The Story
Why it exists.
The beginning
Decibel, a unit of sound, a measure of intensity. Christophe Raynaud built this fragrance around an unexpected axis, sweet balsamic warmth colliding with airy aldehydes and smoky incense. The composition captures that sense of reaching a threshold, where scent becomes something you feel rather than simply notice. There's a boldness here, a confident presence that refuses to stay in the background. Not a whisper. A declaration.
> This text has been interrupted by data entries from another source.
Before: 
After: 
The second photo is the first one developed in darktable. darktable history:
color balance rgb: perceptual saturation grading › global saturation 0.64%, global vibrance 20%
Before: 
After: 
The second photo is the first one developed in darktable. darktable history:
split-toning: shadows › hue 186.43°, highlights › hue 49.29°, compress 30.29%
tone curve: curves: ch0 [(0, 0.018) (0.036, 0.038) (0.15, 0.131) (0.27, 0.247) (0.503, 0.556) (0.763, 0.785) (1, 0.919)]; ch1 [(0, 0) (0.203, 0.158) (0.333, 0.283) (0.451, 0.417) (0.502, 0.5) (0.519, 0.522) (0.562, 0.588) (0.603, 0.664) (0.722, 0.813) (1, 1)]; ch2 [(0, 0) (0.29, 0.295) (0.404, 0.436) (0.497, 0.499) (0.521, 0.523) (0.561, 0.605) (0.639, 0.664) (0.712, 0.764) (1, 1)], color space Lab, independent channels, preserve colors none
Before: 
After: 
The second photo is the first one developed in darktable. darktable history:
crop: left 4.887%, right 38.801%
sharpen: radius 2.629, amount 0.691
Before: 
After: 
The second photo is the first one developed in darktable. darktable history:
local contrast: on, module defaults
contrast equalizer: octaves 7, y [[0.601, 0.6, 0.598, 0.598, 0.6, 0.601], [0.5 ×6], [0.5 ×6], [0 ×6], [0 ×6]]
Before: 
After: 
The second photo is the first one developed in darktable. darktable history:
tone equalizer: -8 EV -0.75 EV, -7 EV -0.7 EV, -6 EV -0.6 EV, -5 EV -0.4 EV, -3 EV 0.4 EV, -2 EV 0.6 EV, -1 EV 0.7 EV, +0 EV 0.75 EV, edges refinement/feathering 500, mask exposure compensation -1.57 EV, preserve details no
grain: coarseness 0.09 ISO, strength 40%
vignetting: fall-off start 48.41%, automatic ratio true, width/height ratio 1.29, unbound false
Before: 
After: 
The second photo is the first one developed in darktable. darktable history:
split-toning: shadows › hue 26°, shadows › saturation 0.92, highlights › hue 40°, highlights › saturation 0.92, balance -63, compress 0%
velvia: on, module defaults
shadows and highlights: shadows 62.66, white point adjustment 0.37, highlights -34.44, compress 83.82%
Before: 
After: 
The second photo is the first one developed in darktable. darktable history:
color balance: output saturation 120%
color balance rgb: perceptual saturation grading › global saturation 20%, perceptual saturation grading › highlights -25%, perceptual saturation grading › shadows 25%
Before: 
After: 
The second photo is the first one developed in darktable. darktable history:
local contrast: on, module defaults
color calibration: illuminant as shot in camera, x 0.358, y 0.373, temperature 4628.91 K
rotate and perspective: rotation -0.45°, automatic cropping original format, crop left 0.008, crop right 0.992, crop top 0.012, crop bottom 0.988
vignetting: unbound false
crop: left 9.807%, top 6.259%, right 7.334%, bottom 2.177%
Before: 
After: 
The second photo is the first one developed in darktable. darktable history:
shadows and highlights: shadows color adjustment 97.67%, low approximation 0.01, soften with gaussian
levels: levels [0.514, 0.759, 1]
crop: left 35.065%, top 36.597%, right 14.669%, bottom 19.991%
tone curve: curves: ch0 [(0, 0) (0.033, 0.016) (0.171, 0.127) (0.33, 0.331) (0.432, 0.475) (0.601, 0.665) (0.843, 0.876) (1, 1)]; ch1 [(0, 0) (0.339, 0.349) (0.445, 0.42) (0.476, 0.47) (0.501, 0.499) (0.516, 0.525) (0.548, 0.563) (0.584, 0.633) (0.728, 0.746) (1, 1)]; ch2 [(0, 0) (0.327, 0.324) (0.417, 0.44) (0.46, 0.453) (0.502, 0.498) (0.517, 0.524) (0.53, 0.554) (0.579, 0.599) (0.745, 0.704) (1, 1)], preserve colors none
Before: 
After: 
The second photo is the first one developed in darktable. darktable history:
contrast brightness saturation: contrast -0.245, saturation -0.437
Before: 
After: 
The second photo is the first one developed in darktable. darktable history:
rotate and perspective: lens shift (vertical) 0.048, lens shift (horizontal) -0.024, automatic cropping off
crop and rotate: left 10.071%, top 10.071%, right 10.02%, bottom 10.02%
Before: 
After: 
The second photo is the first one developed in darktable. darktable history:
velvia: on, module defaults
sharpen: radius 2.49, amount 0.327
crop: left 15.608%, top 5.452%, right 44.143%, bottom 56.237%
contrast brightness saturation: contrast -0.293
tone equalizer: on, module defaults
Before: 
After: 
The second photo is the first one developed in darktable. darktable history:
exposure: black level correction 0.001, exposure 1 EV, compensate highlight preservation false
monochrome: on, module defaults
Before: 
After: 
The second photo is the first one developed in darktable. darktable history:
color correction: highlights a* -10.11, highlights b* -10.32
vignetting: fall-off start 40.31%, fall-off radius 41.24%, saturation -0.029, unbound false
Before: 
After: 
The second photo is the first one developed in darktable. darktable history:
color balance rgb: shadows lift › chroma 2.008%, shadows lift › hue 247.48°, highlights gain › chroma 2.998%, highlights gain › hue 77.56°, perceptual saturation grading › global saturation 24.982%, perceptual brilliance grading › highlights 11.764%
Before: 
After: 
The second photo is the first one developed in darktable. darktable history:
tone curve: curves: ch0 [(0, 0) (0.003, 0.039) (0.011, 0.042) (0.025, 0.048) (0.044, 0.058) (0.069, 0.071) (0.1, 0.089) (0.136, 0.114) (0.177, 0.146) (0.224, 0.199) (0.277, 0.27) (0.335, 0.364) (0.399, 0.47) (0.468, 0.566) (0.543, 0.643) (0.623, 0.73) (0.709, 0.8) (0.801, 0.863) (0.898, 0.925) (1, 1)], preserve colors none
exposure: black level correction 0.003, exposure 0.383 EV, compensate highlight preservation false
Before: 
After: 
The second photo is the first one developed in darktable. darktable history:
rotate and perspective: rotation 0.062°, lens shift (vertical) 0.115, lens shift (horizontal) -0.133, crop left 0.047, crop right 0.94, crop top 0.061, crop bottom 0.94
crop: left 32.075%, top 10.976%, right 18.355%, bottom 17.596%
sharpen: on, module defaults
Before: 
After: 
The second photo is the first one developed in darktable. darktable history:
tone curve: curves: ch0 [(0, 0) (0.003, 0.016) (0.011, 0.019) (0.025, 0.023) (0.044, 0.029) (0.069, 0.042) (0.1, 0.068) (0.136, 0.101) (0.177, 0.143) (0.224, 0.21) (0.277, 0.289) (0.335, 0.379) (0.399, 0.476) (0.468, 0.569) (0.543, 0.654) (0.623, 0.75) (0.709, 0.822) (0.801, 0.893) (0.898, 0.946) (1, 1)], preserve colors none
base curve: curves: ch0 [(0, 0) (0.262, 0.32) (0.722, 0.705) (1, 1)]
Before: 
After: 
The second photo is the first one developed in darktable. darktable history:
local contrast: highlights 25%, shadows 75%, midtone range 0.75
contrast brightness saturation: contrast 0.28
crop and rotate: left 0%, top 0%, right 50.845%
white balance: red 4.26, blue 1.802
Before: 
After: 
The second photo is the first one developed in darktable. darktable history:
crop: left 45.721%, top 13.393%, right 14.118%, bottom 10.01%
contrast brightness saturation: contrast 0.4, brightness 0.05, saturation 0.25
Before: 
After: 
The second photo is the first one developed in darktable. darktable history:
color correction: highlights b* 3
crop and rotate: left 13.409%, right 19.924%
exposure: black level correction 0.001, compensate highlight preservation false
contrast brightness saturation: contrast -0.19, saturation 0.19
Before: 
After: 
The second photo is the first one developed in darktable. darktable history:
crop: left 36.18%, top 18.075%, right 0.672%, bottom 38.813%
What makes the composition work is its refusal to pick a lane. The aldehydes give it a sparkle that reads almost electric, a cool-top note against the warm balsamic base. Licorice bridges the two, anise-sharp, polarizing, unmistakably present. The incense doesn't tiptoe in. It arrives dense and smoky, takes up space in the heart, and refuses to apologize for it. By the time vanilla and tonka bean soften everything in the drydown, the fragrance has already made its point.
The evolution
The opening hits bright and fizzy, aldehydes popping against Amalfi lemon zest, like the crackle before a soundcheck. The licorice arrives fast, threading its aniseed sweetness through the citrus like a strange melody you can't quite place. Thirty minutes in, the incense takes over the heart, heavy, smoky, filling the space the citrus left behind. It doesn't fade politely. It holds. The drydown is where Decibel earns its keep: vanilla cream pooling around tonka bean, Haitian vetiver giving it a root-earth undertone that keeps the sweetness from floating away entirely. The fragrance stays close to the skin, present without overwhelming. The next morning it's a warm skin-note, vanilla and smoke worn down to something intimate.
Cultural impact
Decibel occupies a specific corner of the Azzaro lineup, the one for people who want something stranger, louder, less safe. It's been called polarizing, synthetic, and oddly nostalgic, evoking late-night spaces, smoky rooms, and a certain 90s club energy that most modern releases have moved away from. Julian Casablancas fronted the campaign, and that says something about the intended wearer. The fragrance stands apart from the house cornerstone and collection favorites, asking different questions of anyone who wears it.